М. Ю. Зерчанинова, театральный критик

Летом 1902 года Антон Павлович Чехов приехал погостить в подмосковное имение Любимовка, принадлежавшее Константину Сергеевичу Станиславскому. В то лето все ждали от Чехова новой пьесы, знали, что в общих чертах она уже обдумана и даже было известно название – «Вишневый сад».

Хозяин Любимовки, сам отдыхавший с семьёй за границей, втайне надеялся, что в идиллической атмосфере дачной жизни скорее родится пьеса, обещанная к началу нового сезона. Напрасно: ни летом, ни вообще в тот год Чехов не написал ни строчки. Но когда в сентябре 1903 года Станиславский всё-таки получил текст последнего чеховского шедевра, то сразу же узнал в его типажах некоторых своих домочадцев, а в бытовой среде пьесы – весь уклад летней жизни в имении на берегу Клязьмы, с чаепитиями и гудками паровозов с ближней железнодорожной станции Тарасовки.

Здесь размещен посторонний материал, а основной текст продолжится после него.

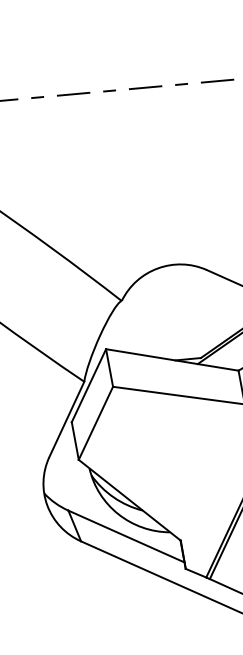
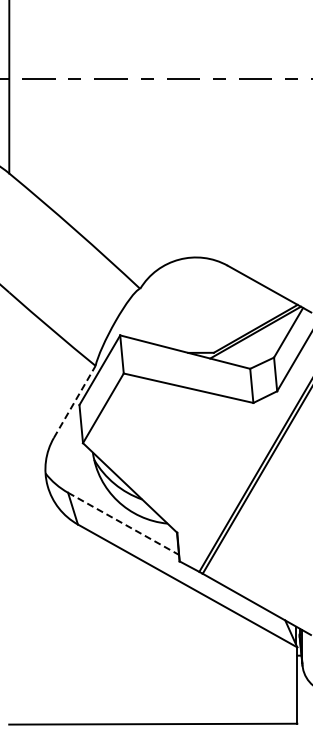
line: (66, 419) -> (74, 401), solid -> dashed
line: (126, 536) -> (123, 523), solid -> dashed

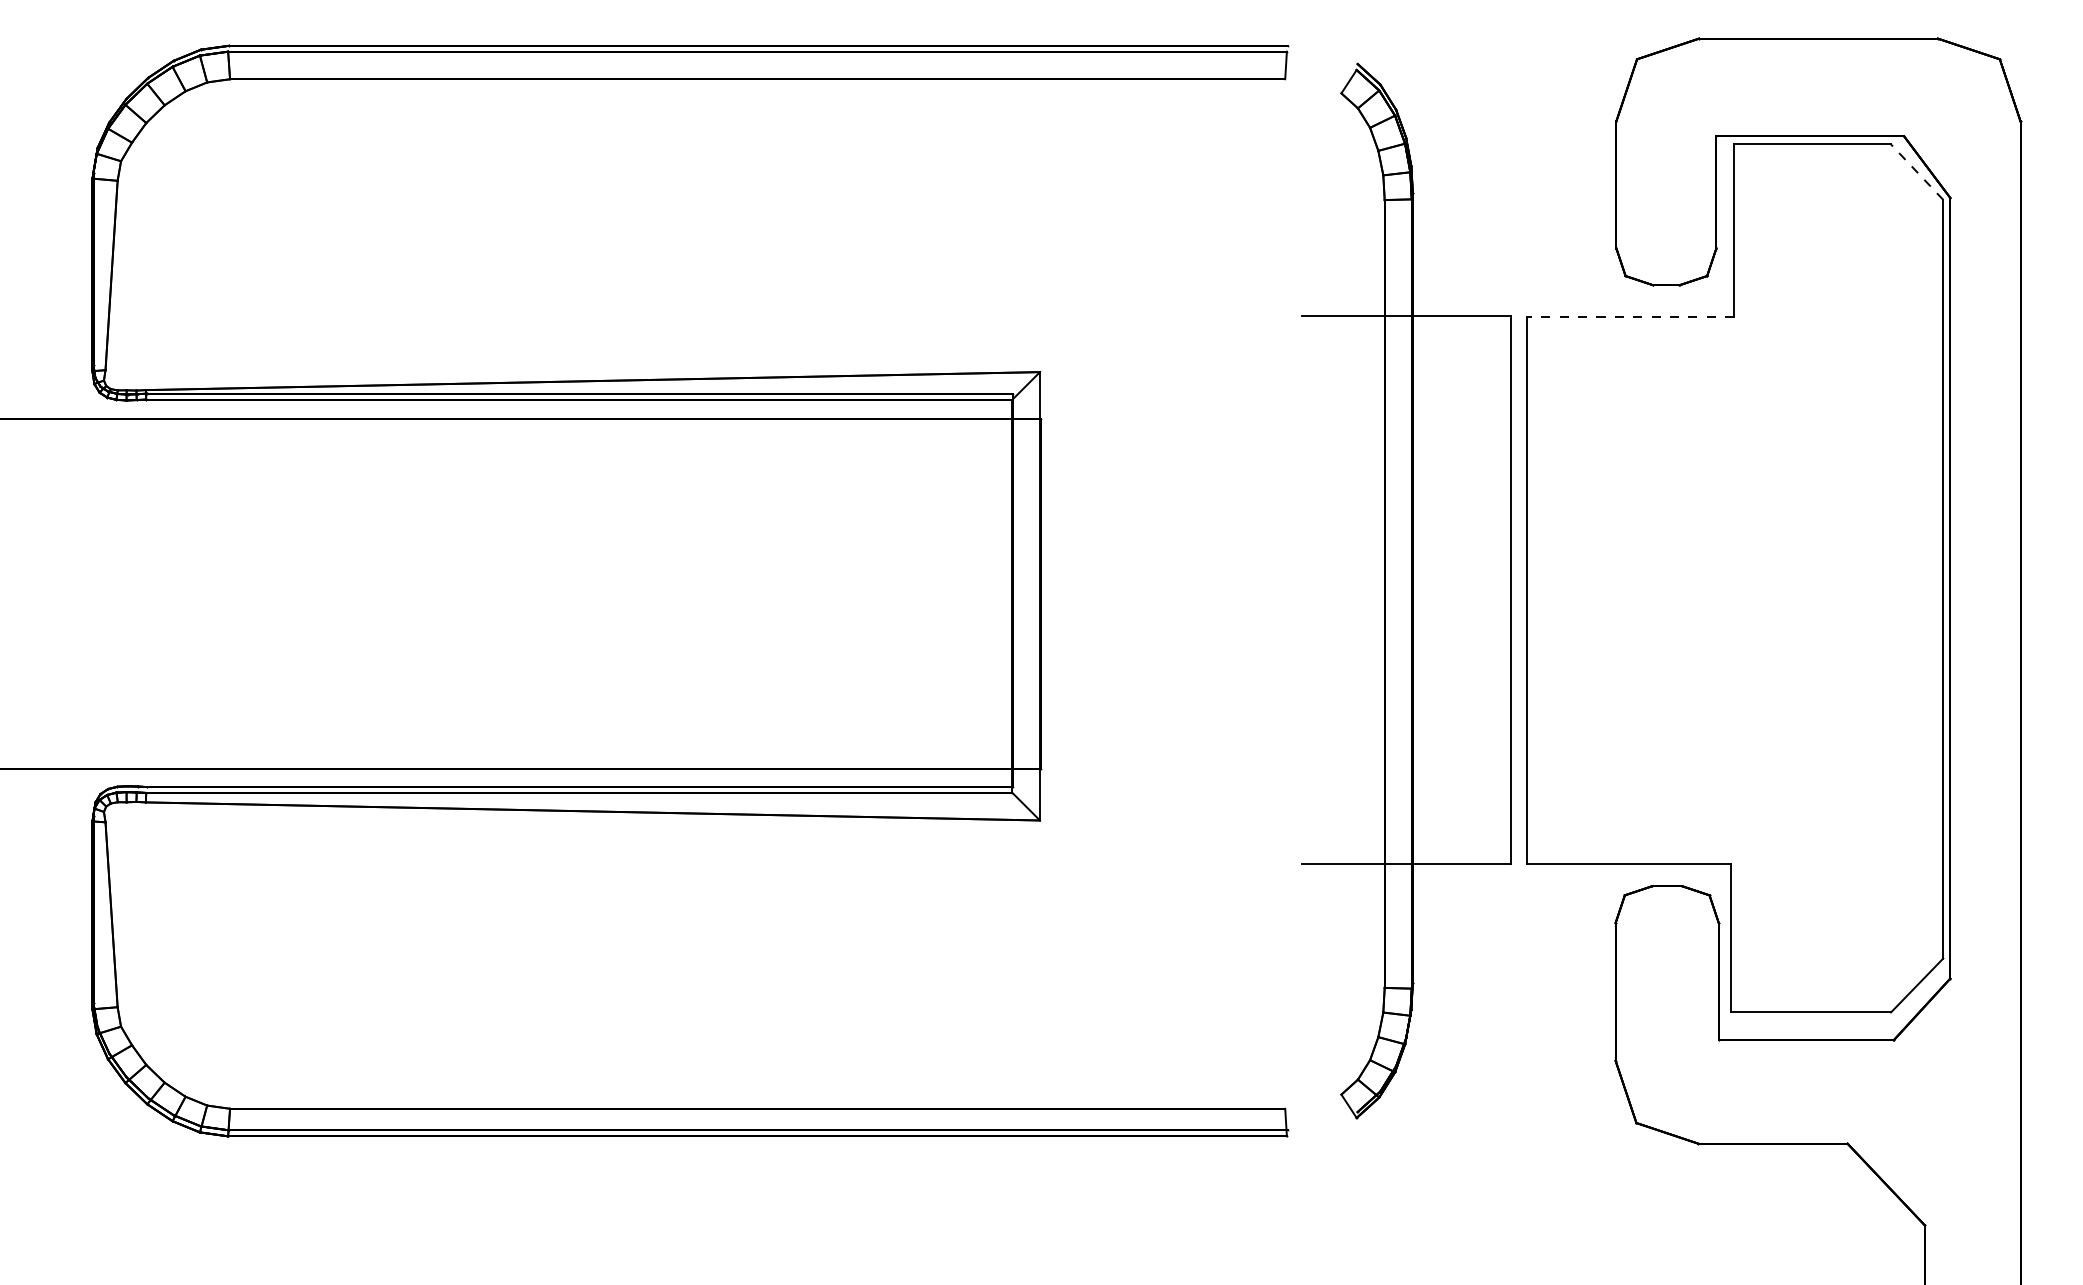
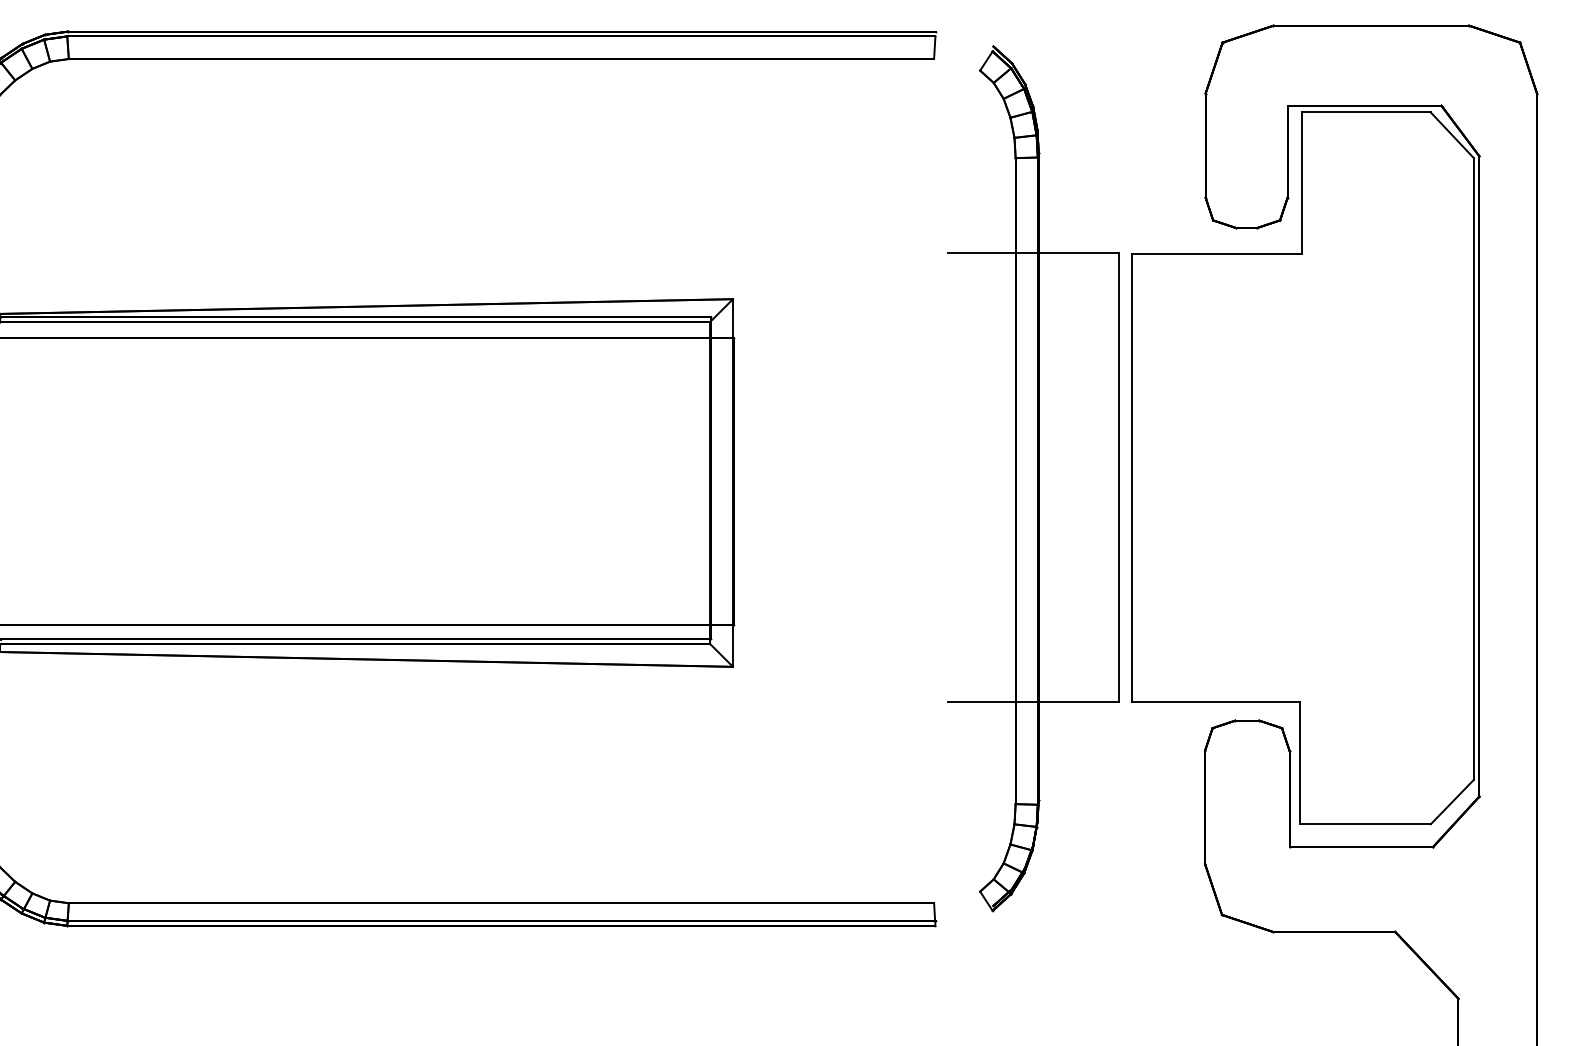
line: (1916, 171) -> (1451, 134), dashed -> solid
line: (1630, 317) -> (1217, 254), dashed -> solid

Отлежавшись в творческой лаборатории писателя, впечатления любимовского лета дали всходы. Но вот что было бы интересно узнать: а знаменитый чеховский «звук лопнувшей струны» из второго акта «Вишневого сада», это тревожное предвестие надвигающегося конца – слышал ли и Станиславский его так же отчётливо в вечереющем небе над мирными крышами изящных усадебных строений? Мог ли богатейший потомственный фабрикант Алексеев (настоящая фамилия создателя МХАТа) предвидеть такую картину: 1917 год, полуголодный, с мешком картошки он возвращается на грязной электричке из театра в Любимовку, чтобы найти там комиссаров, которые навсегда отнимут у него семейное гнездо.